→ EXERCISE SET:
(a) Copy the Elasticsearch Python notes word for word, between "# Let's repopulate" and "some other algorithm.", inclusive.
(b) Write the next part of the Elasticsearch full-text search notes, picking up after their final line.

→ PASSAGE TO READ:
---------------
## Elasticsearch: The Definitive Guide - Python

Following the examples in the book, here are Python snippets that achieve the same effect.

Documentation for the Python libs:

Low-level API:

https://elasticsearch-py.readthedocs.io/en/master/index.html

Expressive DSL API (more "Pythonic")

http://elasticsearch-dsl.readthedocs.io/en/latest/index.html

Github repo for DSL API:

https://github.com/elastic/elasticsearch-dsl-py


In [1]:
import sys, os
sys.path.insert(1, os.path.join(sys.path[0], '..'))

In [2]:
import index
from elasticsearch import Elasticsearch
from elasticsearch_dsl import Search, Q, Index
from pprint import pprint

es = Elasticsearch(
    'localhost',
    # sniff before doing anything
    sniff_on_start=True,
    # refresh nodes after a node fails to respond
    sniff_on_connection_fail=True,
    # and also every 60 seconds
    sniffer_timeout=60
)

r = index.load_sid_examples(settings={ "settings": { "number_of_shards": 1 }},set=3)
print('{} items created'.format(len(r['items'])))

# Let's repopulate the index as we deleted 'gb' in earlier chapters:
# Run the script: populate.ipynb

4 items created


### Full-Text Search

The two most important aspects of full-text search are as follows:

##### Relevance

>The ability to rank results by how relevant they are to the given query, whether relevance is calculated using TF/IDF (see [What Is Relevance?](https://www.elastic.co/guide/en/elasticsearch/guide/master/relevance-intro.html), proximity to a geolocation, fuzzy similarity, or some other algorithm.

##### Analysis

>The process of converting a block of text into distinct, normalized tokens (see [Analysis and Analyzers](https://www.elastic.co/guide/en/elasticsearch/guide/master/analysis-intro.html) in order to (a) create an inverted index and (b) query the inverted index.

#### Term-Based Versus Full-Text

Two types of text query:

##### Term-based

Queries like the term or fuzzy queries are low-level queries that have no analysis phase. They operate on a single term. A term query for the term Foo looks for that exact term in the inverted index and calculates the TF/IDF relevance _score for each document that contains the term.

##### Full-text queries

Queries like the match or query_string queries are high-level queries that understand the mapping of a field:

* If you use them to query a date or integer field, they will treat the query string as a date or integer, respectively.

* If you query an exact value (not_analyzed) string field, they will treat the whole query string as a single term.

* But if you query a full-text (analyzed) field, they will first pass the query string through the appropriate analyzer to produce the list of terms to be queried.

Once the query has assembled a list of terms, it executes the appropriate low-level query for each of these terms, and then combines their results to produce the final relevance score for each document.

#### The match Query

The *go-to* query.

In [3]:
s = Index('my_index', using=es).search()
---------------
→ SUPPLIED MATERIAL:
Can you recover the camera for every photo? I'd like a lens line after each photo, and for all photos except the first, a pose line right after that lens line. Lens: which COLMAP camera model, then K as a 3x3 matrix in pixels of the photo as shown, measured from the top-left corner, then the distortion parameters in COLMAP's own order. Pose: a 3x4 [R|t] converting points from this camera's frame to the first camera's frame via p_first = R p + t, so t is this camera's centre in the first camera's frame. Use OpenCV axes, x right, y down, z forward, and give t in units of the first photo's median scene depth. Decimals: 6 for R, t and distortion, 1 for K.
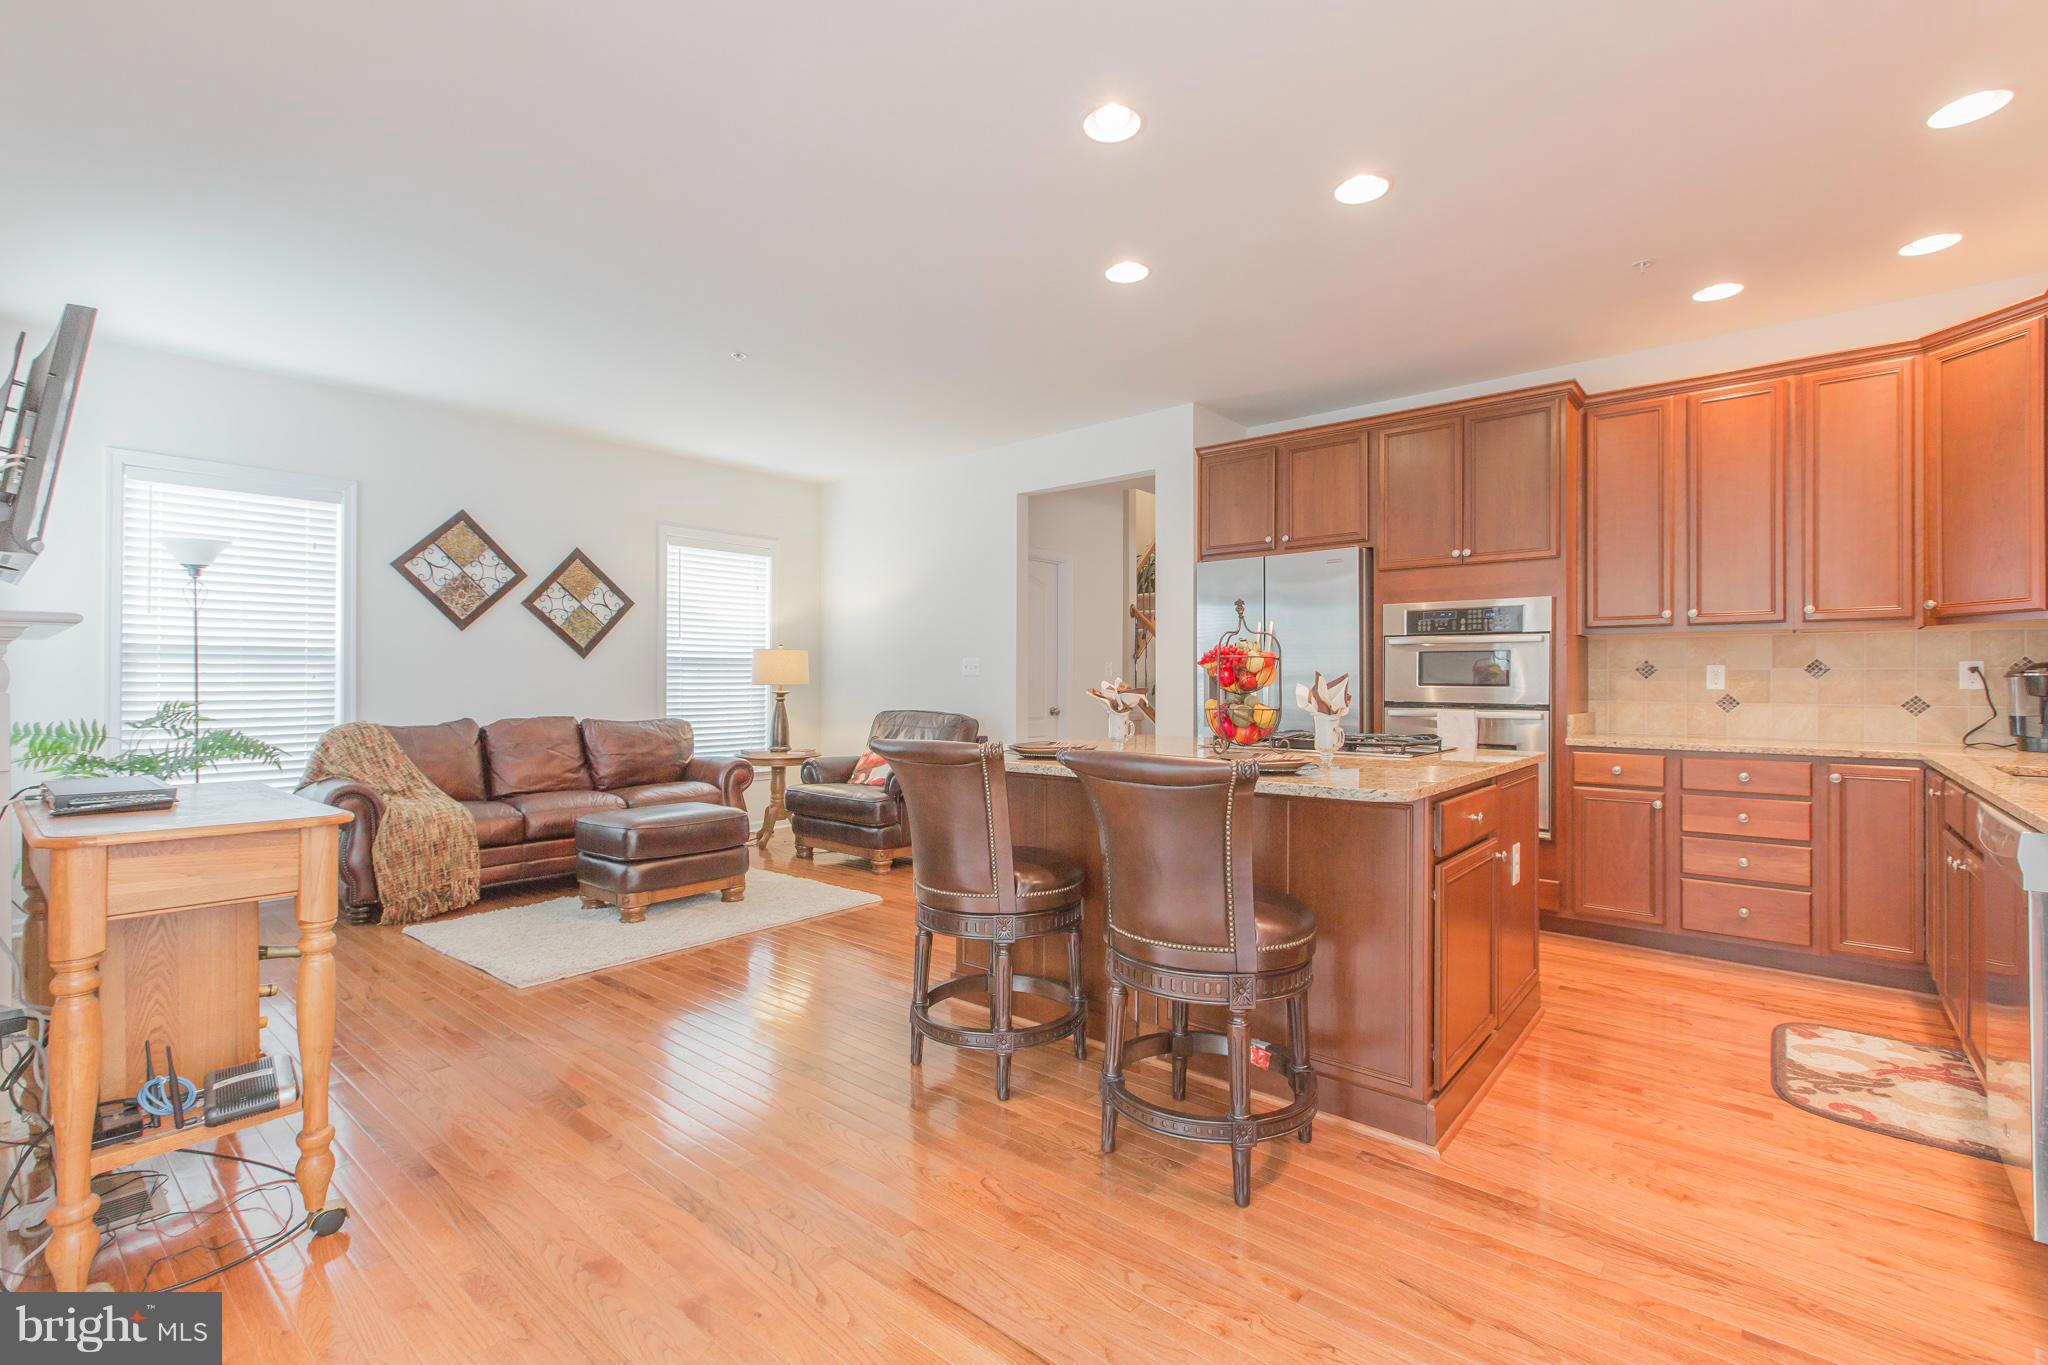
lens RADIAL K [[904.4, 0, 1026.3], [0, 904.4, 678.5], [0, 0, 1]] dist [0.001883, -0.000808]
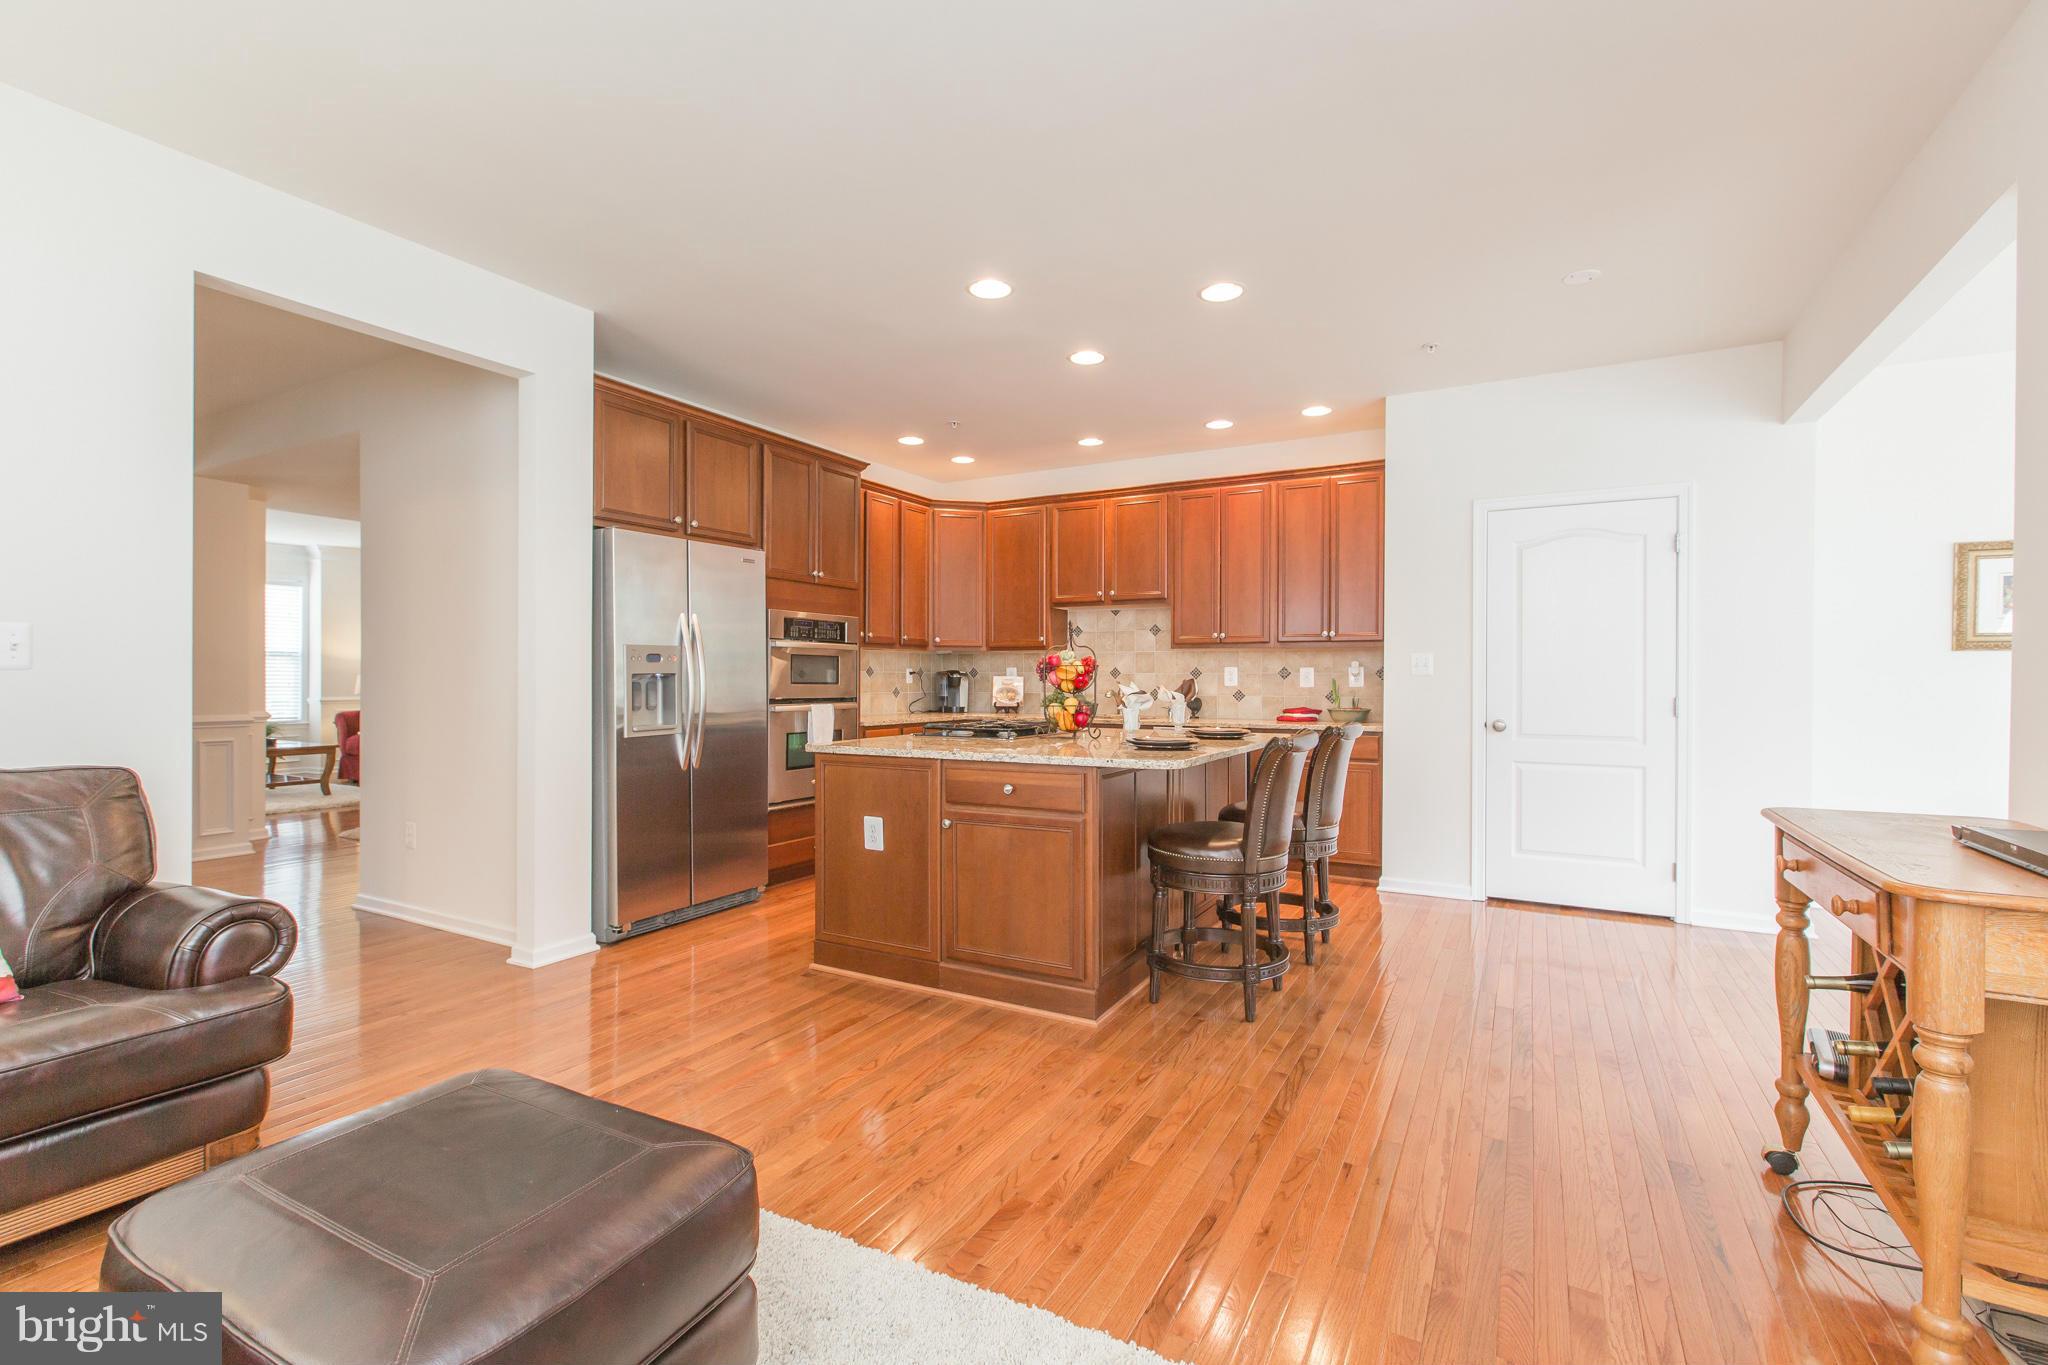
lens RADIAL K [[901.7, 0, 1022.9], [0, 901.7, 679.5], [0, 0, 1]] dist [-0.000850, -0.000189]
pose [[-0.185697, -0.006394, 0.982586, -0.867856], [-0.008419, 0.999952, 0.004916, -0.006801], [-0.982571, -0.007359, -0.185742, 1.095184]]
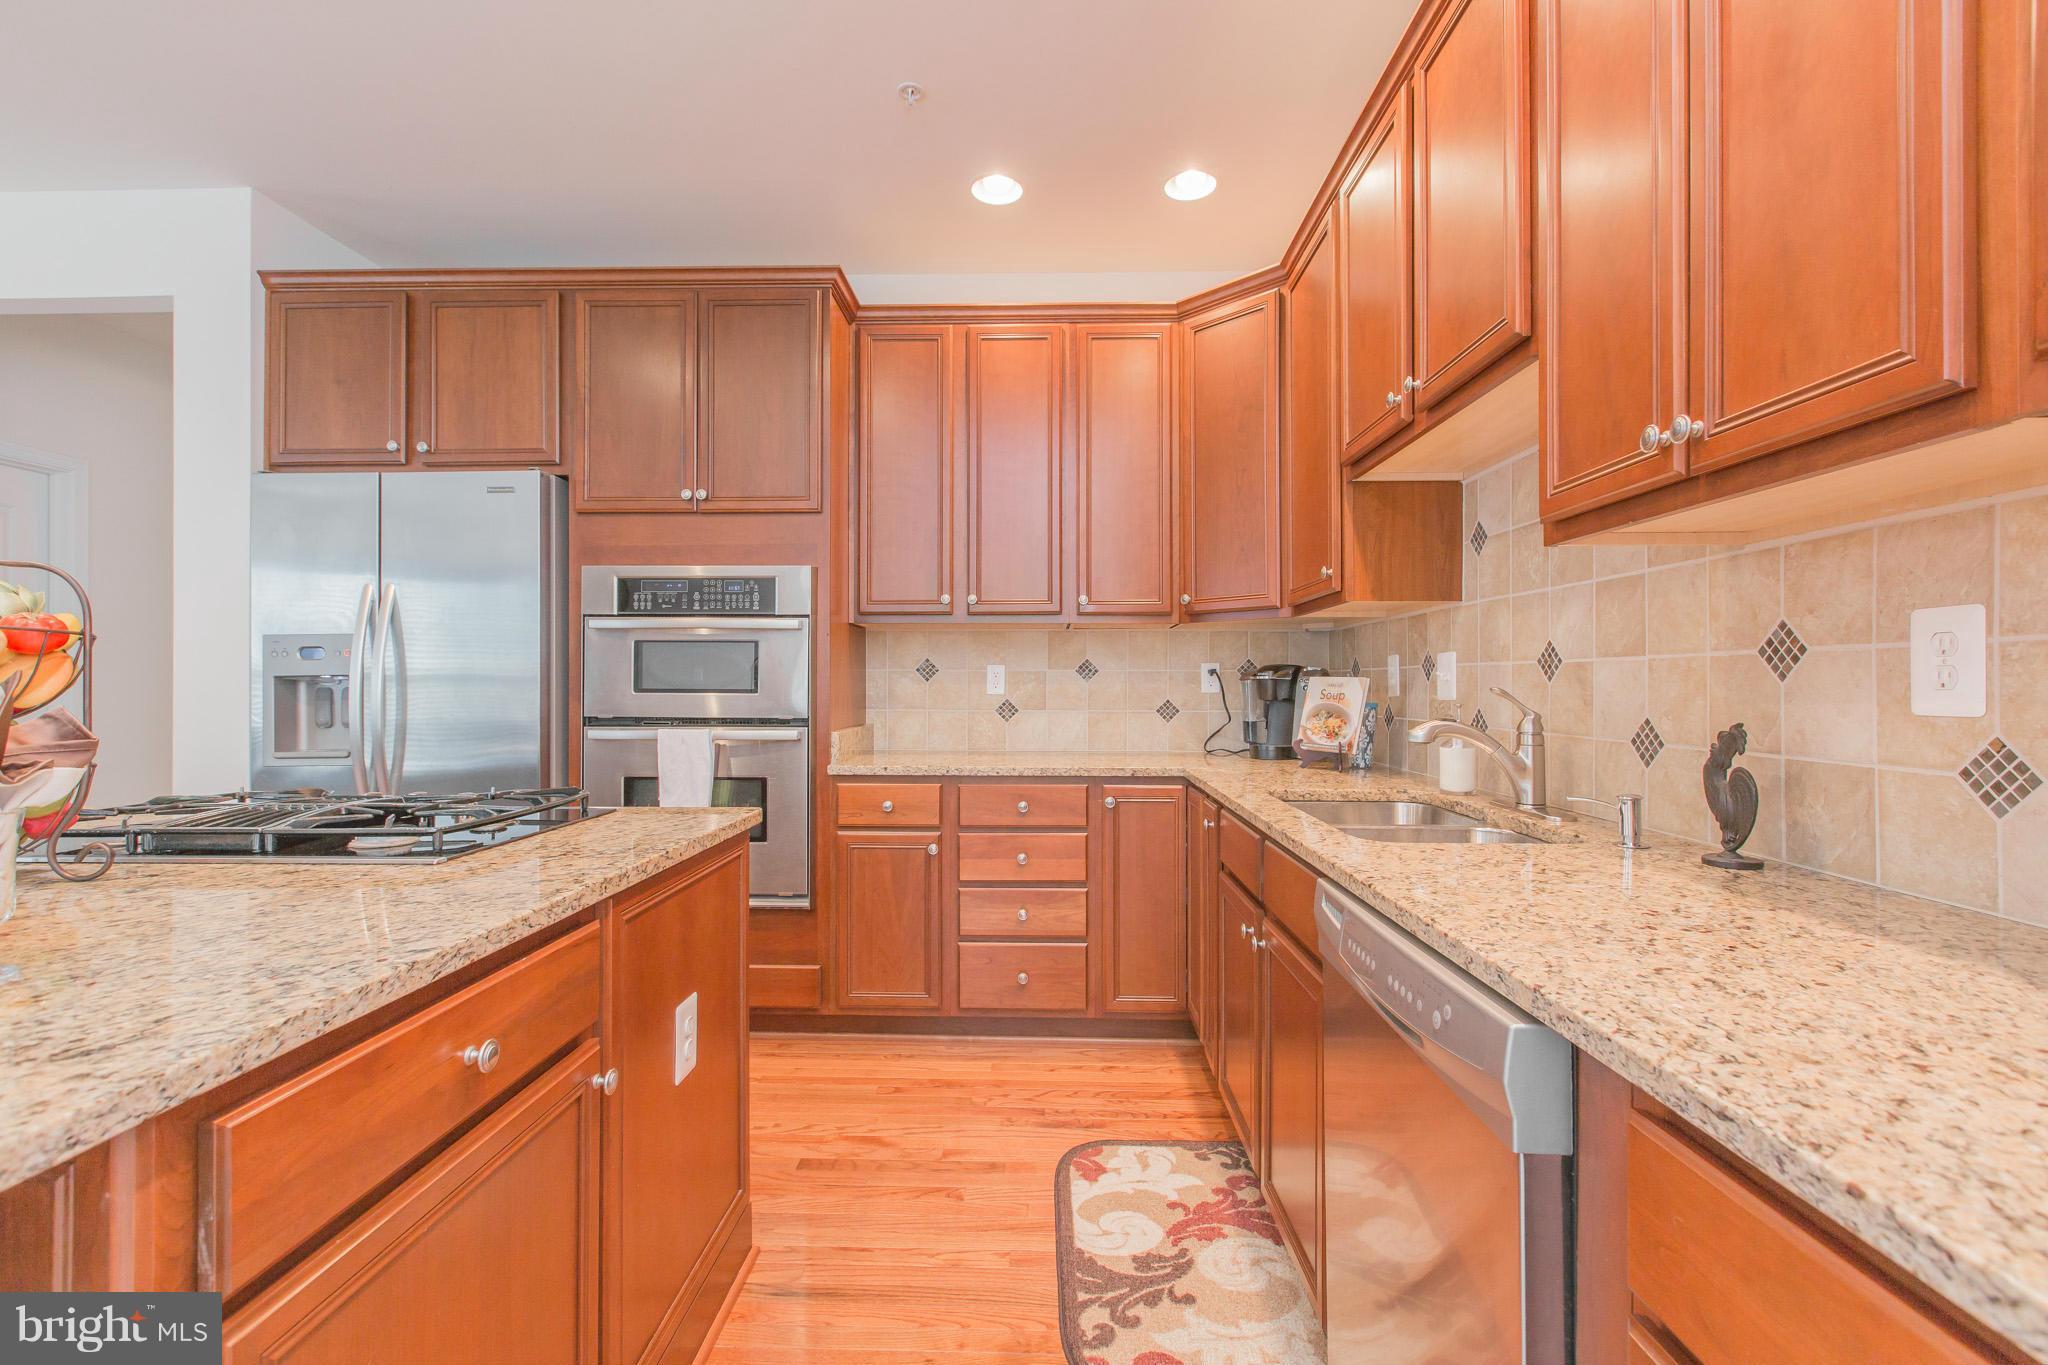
---------------
→ RESPONSE LIST:
(a)
# Let's repopulate the index as we deleted 'gb' in earlier chapters:
# Run the script: populate.ipynb

4 items created


### Full-Text Search

The two most important aspects of full-text search are as follows:

##### Relevance

>The ability to rank results by how relevant they are to the given query, whether relevance is calculated using TF/IDF (see [What Is Relevance?](https://www.elastic.co/guide/en/elasticsearch/guide/master/relevance-intro.html), proximity to a geolocation, fuzzy similarity, or some other algorithm.

(b)
s = s.query('match', title='QUICK!')
res = s.execute()

In [4]:
for hit in res:
    print(hit.meta.id, hit.title, ' - Score:', hit.meta.score)

1 The quick brown fox  - Score: 0.42327404
3 The quick brown fox jumps over the quick dog  - Score: 0.42211798
2 The quick brown fox jumps over the lazy dog  - Score: 0.2887157


Document 1 is most relevant because its title field is short, which means that quick represents a large portion of its content.


Document 3 is more relevant than document 2 because quick appears twice.

#### Multiword Queries

Obviously, we can search on more than one word at a time:


In [5]:
s = Index('my_index', using=es).search()
s = s.query('match', title='BROWN DOG!')
res = s.execute()
for hit in res:
    print(hit.meta.id, hit.title, ' - Score:', hit.meta.score)

4 Brown fox brown dog  - Score: 0.58571666
2 The quick brown fox jumps over the lazy dog  - Score: 0.37400126
3 The quick brown fox jumps over the quick dog  - Score: 0.37400126
1 The quick brown fox  - Score: 0.12503365


Document 4 is the most relevant because it contains "brown" twice and "dog" once.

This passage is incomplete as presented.